Copy the lines below word for word, leaving the pictures out of your answer.

════════

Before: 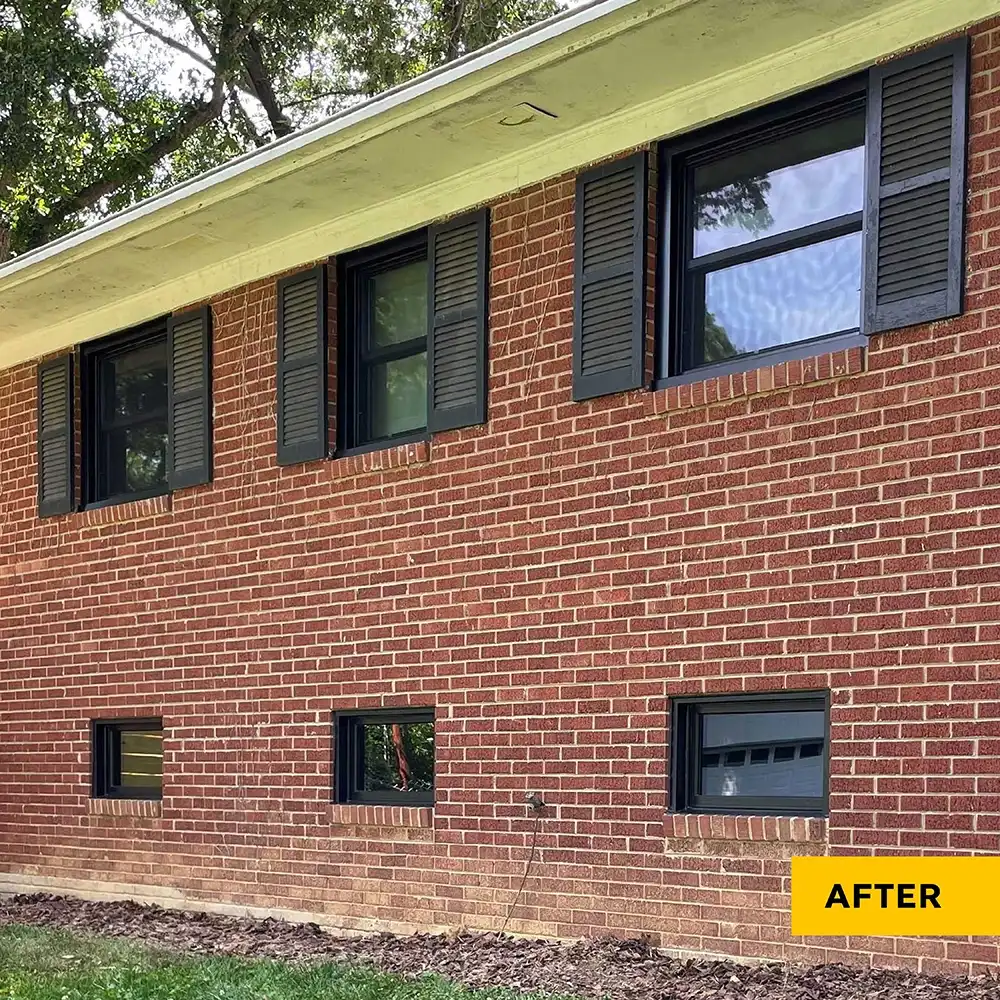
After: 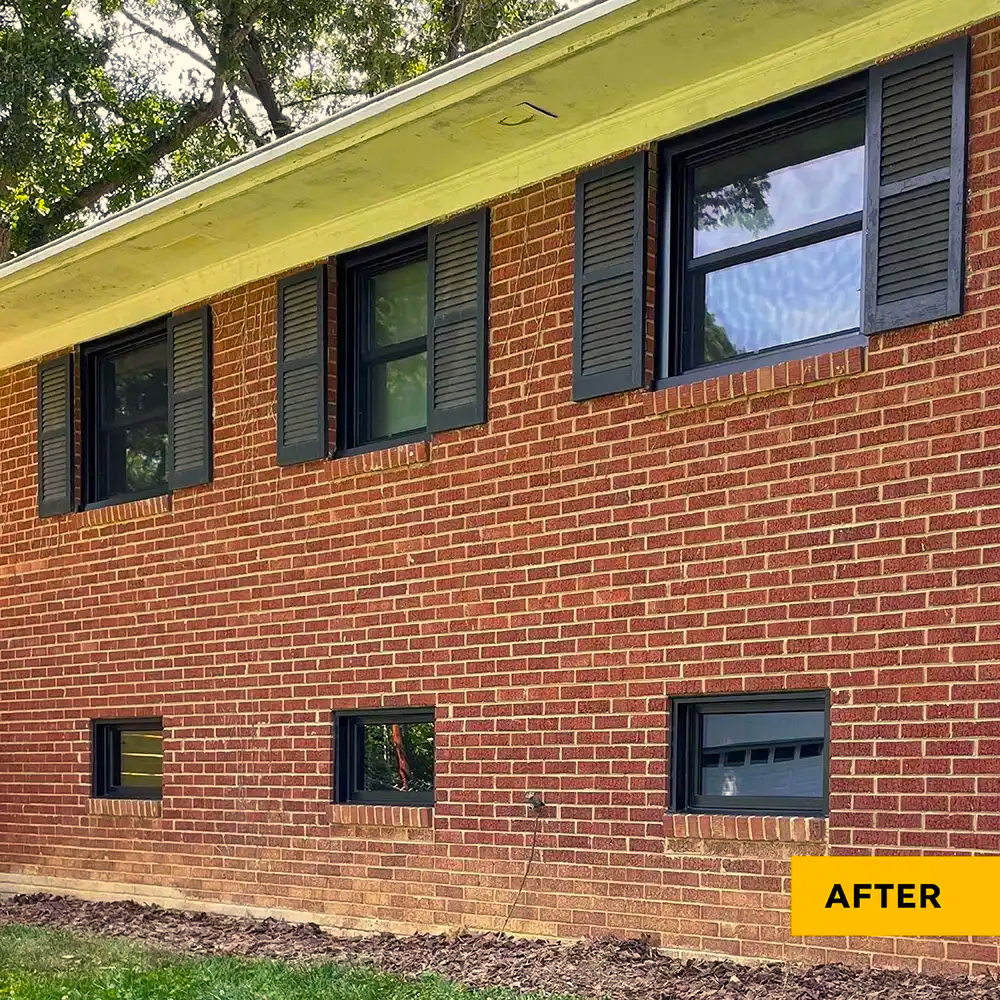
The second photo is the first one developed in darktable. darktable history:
color balance rgb: highlights gain › chroma 3.078%, highlights gain › hue 78.12°, perceptual saturation grading › global saturation 25.169%, global vibrance 9.275%
shadows and highlights: shadows 25.6, highlights -25.04
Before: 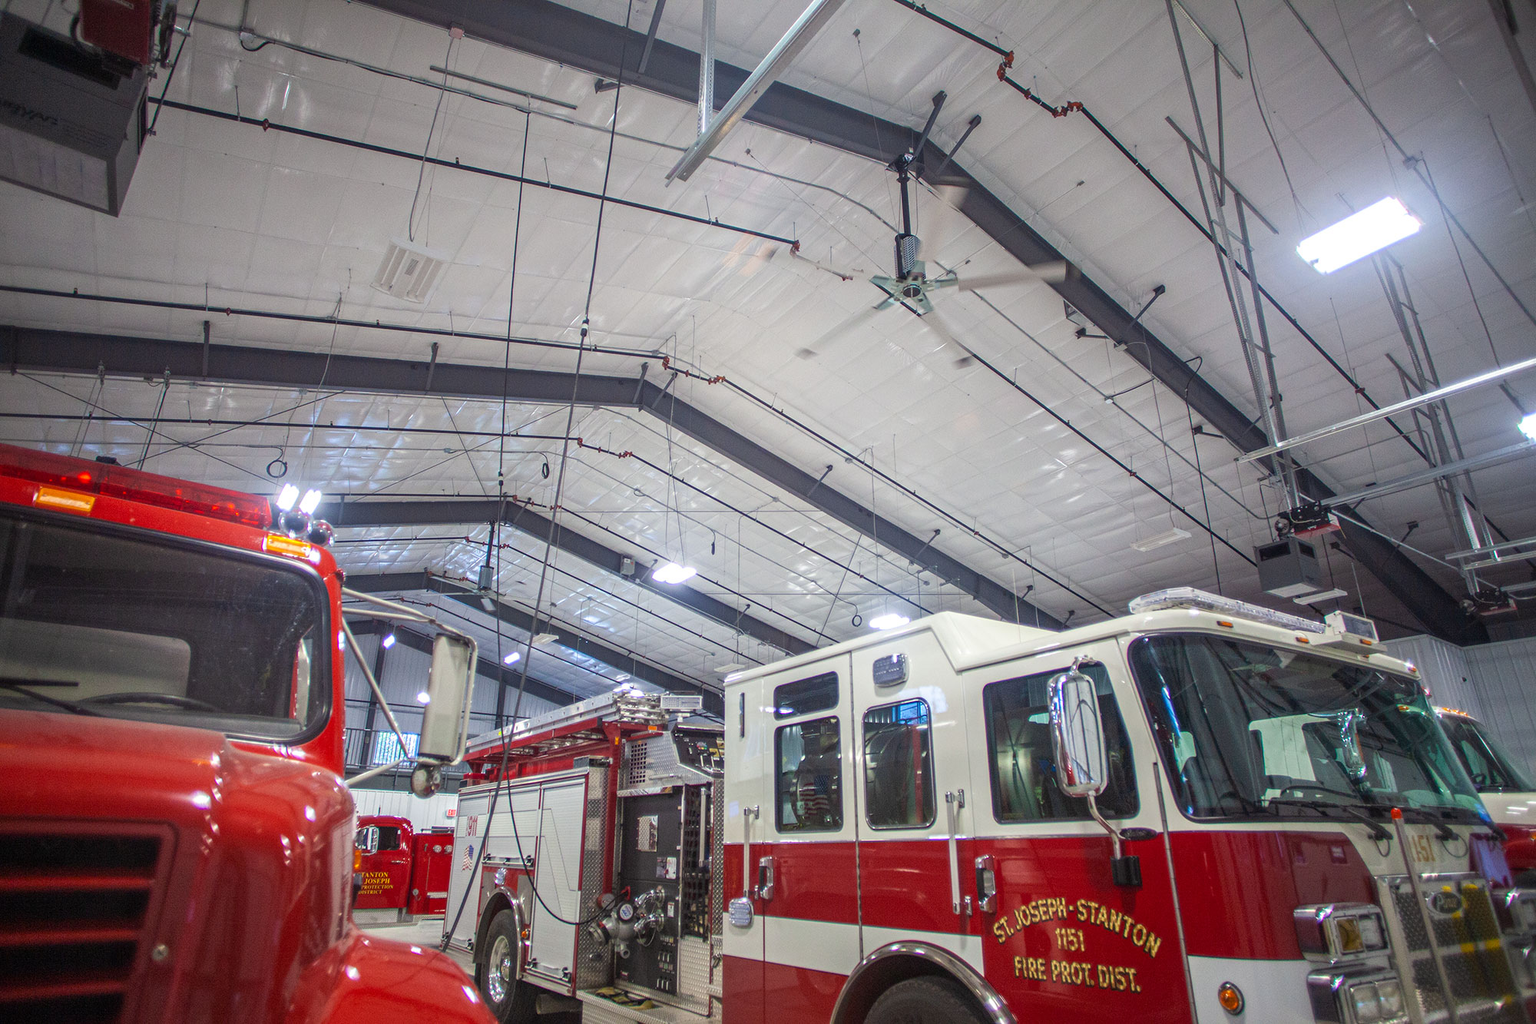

════════

SOLUTION BELOW →
Before: 
After: 
The second photo is the first one developed in darktable. darktable history:
color balance rgb: highlights gain › chroma 3.078%, highlights gain › hue 78.12°, perceptual saturation grading › global saturation 25.169%, global vibrance 9.275%
shadows and highlights: shadows 25.6, highlights -25.04
Before: 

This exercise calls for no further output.